Menjelang peringatan Hari Pendidikan Nasional (Hardiknas) 2026, Ketua BEM Politeknik Negeri Jakarta (PNJ), Farrel Adyatma Izaaz, menyatakan bahwa BEM PNJ tidak akan mengikuti aksi unjuk rasa pada momentum Hardiknas tahun ini. Sikap tersebut diambil sebagai bentuk komitmen organisasi untuk mengedepankan kontribusi nyata melalui kegiatan akademik, pengembangan kompetensi mahasiswa, serta kolaborasi yang memberikan dampak positif bagi dunia pendidikan.
Farrel menjelaskan bahwa BEM PNJ saat ini memfokuskan energi organisasi pada penyelenggaraan Matchaholic 2026 (Pameran Eksplorasi MICE PNJ) yang akan berlangsung pada 8–10 Mei 2026 di Lippo Mall Nusantara. Kegiatan tersebut menjadi wadah bagi mahasiswa untuk menampilkan kreativitas, inovasi, dan kompetensi di bidang Meetings, Incentives, Conventions, and Exhibitions (MICE), sekaligus memperkuat sinergi antara dunia pendidikan dengan sektor industri.
Menurut Farrel, peringatan Hardiknas seharusnya menjadi momentum untuk menunjukkan kontribusi nyata mahasiswa melalui karya, inovasi, dan kolaborasi. Oleh karena itu, BEM PNJ memilih menghadirkan program yang memberikan manfaat langsung bagi mahasiswa dan masyarakat dibandingkan melakukan aksi demonstrasi.

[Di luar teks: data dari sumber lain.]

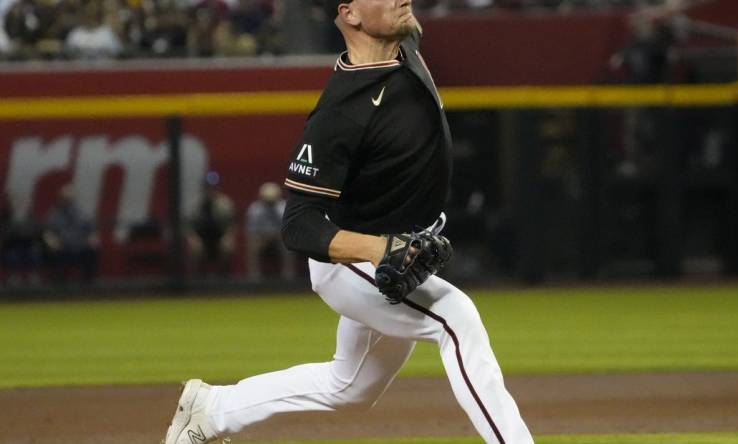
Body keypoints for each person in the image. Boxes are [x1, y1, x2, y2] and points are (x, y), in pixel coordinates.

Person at [163, 1, 533, 443]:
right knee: (456, 320)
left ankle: (211, 410)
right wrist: (380, 251)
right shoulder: (339, 113)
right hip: (352, 261)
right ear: (351, 15)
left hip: (403, 249)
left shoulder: (405, 44)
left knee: (350, 386)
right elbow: (297, 224)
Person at [43, 184, 99, 283]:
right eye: (64, 198)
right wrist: (52, 242)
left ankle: (88, 283)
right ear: (59, 198)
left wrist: (93, 239)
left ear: (74, 199)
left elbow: (91, 230)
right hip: (63, 247)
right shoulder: (53, 214)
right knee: (55, 252)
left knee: (92, 251)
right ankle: (60, 282)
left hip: (81, 246)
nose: (67, 200)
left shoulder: (83, 213)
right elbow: (48, 232)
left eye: (69, 198)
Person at [186, 172, 237, 275]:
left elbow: (231, 225)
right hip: (201, 237)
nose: (210, 190)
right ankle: (197, 279)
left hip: (219, 237)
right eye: (208, 187)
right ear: (203, 188)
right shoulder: (195, 204)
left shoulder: (225, 204)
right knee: (195, 247)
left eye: (213, 188)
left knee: (227, 246)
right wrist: (193, 238)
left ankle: (224, 277)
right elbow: (188, 226)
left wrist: (228, 237)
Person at [245, 182, 295, 280]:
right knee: (253, 246)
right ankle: (254, 277)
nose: (269, 203)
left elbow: (288, 229)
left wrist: (276, 235)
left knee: (288, 245)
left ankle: (288, 276)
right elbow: (251, 231)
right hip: (262, 239)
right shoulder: (255, 209)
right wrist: (263, 238)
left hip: (279, 238)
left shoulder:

Selain itu, BEM PNJ juga menyampaikan dukungan terhadap pemerintah dalam upaya meningkatkan kualitas pendidikan nasional serta mendukung Polri dalam menjaga keamanan, ketertiban, dan stabilitas nasional. BEM PNJ berharap sinergi antara mahasiswa, pemerintah, dan aparat keamanan dapat menciptakan iklim yang kondusif bagi pengembangan pendidikan, inovasi, serta pembangunan bangsa.
Melalui sikap tersebut, BEM PNJ menegaskan komitmennya sebagai organisasi kemahasiswaan yang mengedepankan solusi, kolaborasi, dan pengabdian kepada masyarakat. Momentum Hardiknas 2026 diharapkan menjadi pengingat bahwa mahasiswa dapat berkontribusi bagi kemajuan bangsa tidak hanya melalui penyampaian aspirasi, tetapi juga melalui karya nyata yang memberikan manfaat bagi masyarakat luas.